Parigi – Teheran, 1979. Quando l’ayatollah Ruhollah Khomeini sbarcò all’aeroporto Mehrabad di Teheran il 1° febbraio 1979, accolto da folle in delirio, il mondo assistette alla nascita di un nuovo ordine islamico rivoluzionario. Meno noto al grande pubblico è il ruolo svolto dalla Francia e dai suoi apparati diplomatici e di intelligence nell’agevolare quel ritorno, in un quadro di rivalità strategiche che coinvolgeva direttamente anche Stati Uniti e Gran Bretagna.
Dopo essere stato espulso dall’Iraq nel 1978 su pressione dello Scià Mohammad Reza Pahlavi, Khomeini trovò accoglienza in Francia, nella cittadina di Neauphle-le-Château, a ovest di Parigi. Qui, sotto la presidenza di Valéry Giscard d’Estaing, l’ayatollah godette di una libertà d’azione insolitamente ampia per un leader rivoluzionario in esilio: accesso illimitato alla stampa internazionale, diffusione capillare dei suoi messaggi audio diretti ai fedeli iraniani, assistenza logistica indiretta da parte dell’intelligence francese (DGSE), oltre alla protezione della gendarmeria. In breve tempo, la sua abitazione divenne il cuore operativo della rivoluzione islamica, mentre i contatti con i militanti a Teheran si intensificavano.

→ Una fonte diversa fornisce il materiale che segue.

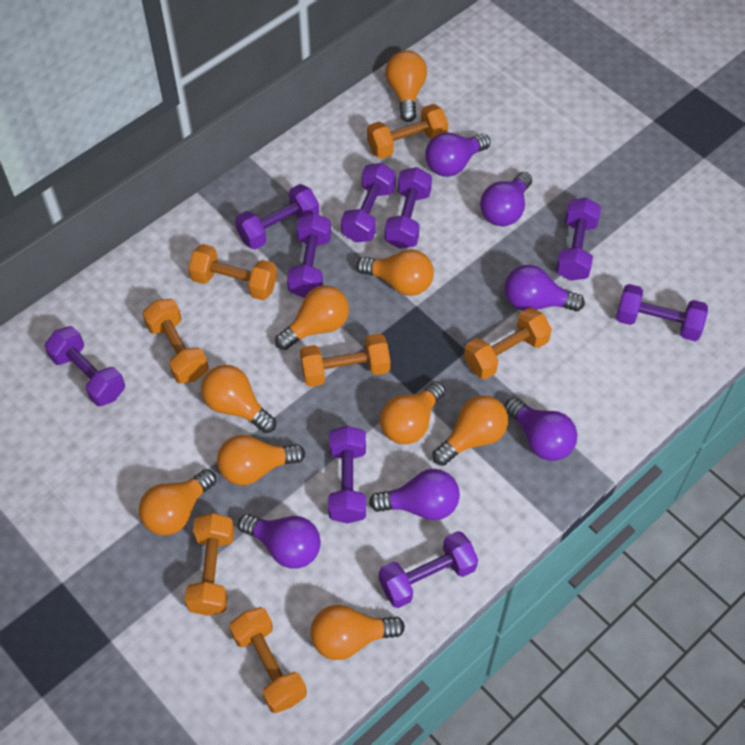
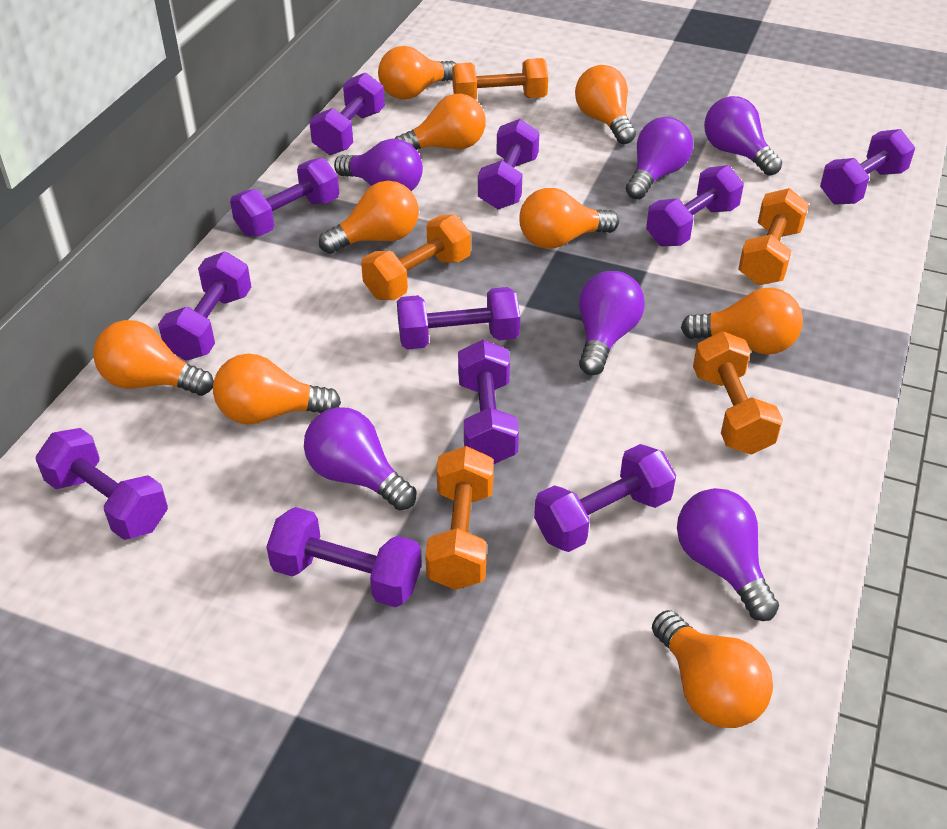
orange dumbbell: 7 -> 5
purple dumbbell: 9 -> 11

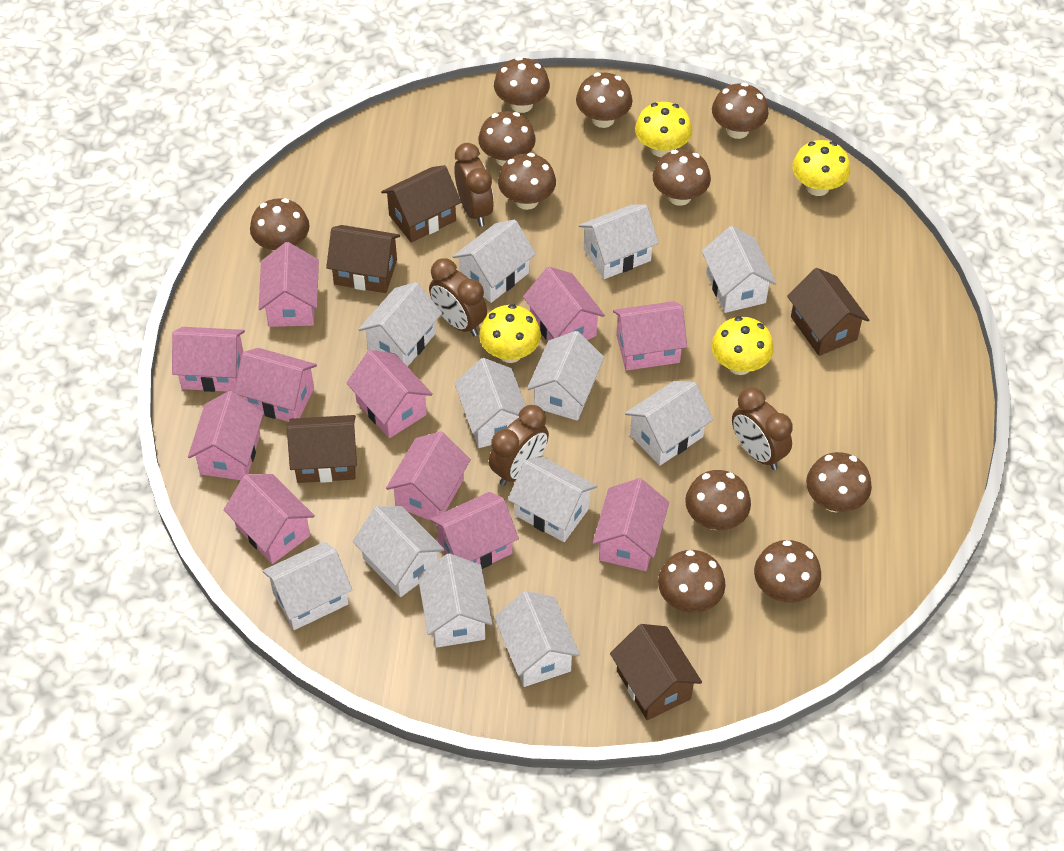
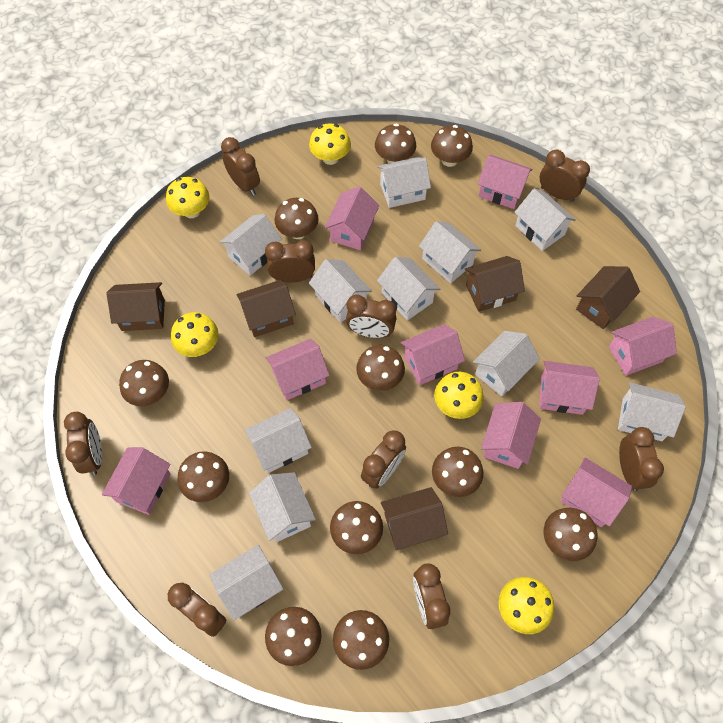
brown clock: 4 -> 9
pink house: 11 -> 9
white house: 12 -> 11
yellow mushroom: 4 -> 5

Le ragioni del sostegno francese a Khomeini sono complesse. Sul piano energetico, la Francia aveva forti interessi petroliferi in Iran ma non godeva dei privilegi garantiti allo Scià da Washington e Londra. Indebolire il regime filoamericano rappresentava quindi un’opportunità per rinegoziare i futuri equilibri energetici. Vi era anche la volontà, non dichiarata ma documentata da fonti diplomatiche, di favorire l’ascesa di un potere islamico fortemente anticomunista, che potesse arginare l’influenza sovietica nella regione senza dover ricorrere a un coinvolgimento militare diretto.
Secondo diverse testimonianze emerse negli anni successivi, tra cui quelle riportate negli studi di Michel Foucault, Jean Gueyras e in rapporti desecretati della CIA e dell’MI6, la Francia fornì a Khomeini una piattaforma globale, ritenendolo — erroneamente — un interlocutore radicale ma controllabile. È in quel contesto che le reti islamiste sciite trovarono per la prima volta legittimità e visibilità a livello occidentale, cambiando il corso della storia del Medio Oriente.
Il calcolo si rivelò errato. Dopo la vittoria della rivoluzione, il nuovo regime islamico guidato da Khomeini assunse rapidamente un profilo autoritario e antioccidentale, rompendo i rapporti con l’ex alleato. Nei primi anni ’80, i servizi segreti iraniani e Hezbollah, sostenuti da Teheran, furono coinvolti in rapimenti e attentati contro cittadini francesi in Libano, mentre l’ambasciata francese a Teheran divenne bersaglio di continue pressioni. Quel sostegno iniziale, utile alla caduta dello Scià, non produsse alcun dividendo strategico per Parigi, che si ritrovò isolata e minacciata proprio da chi aveva contribuito a insediare.
Il soggiorno di Khomeini a Neauphle-le-Château, lontano da essere solo un episodio di esilio, fu uno snodo cruciale nella transizione del potere in Iran e nella trasformazione dell’islamismo politico in una forza geopolitica globale. Il coinvolgimento francese, seppur privo di un intervento militare diretto, resta una delle più evidenti dimostrazioni storiche di come operazioni apparentemente tattiche possano avere conseguenze strategiche fuori controllo.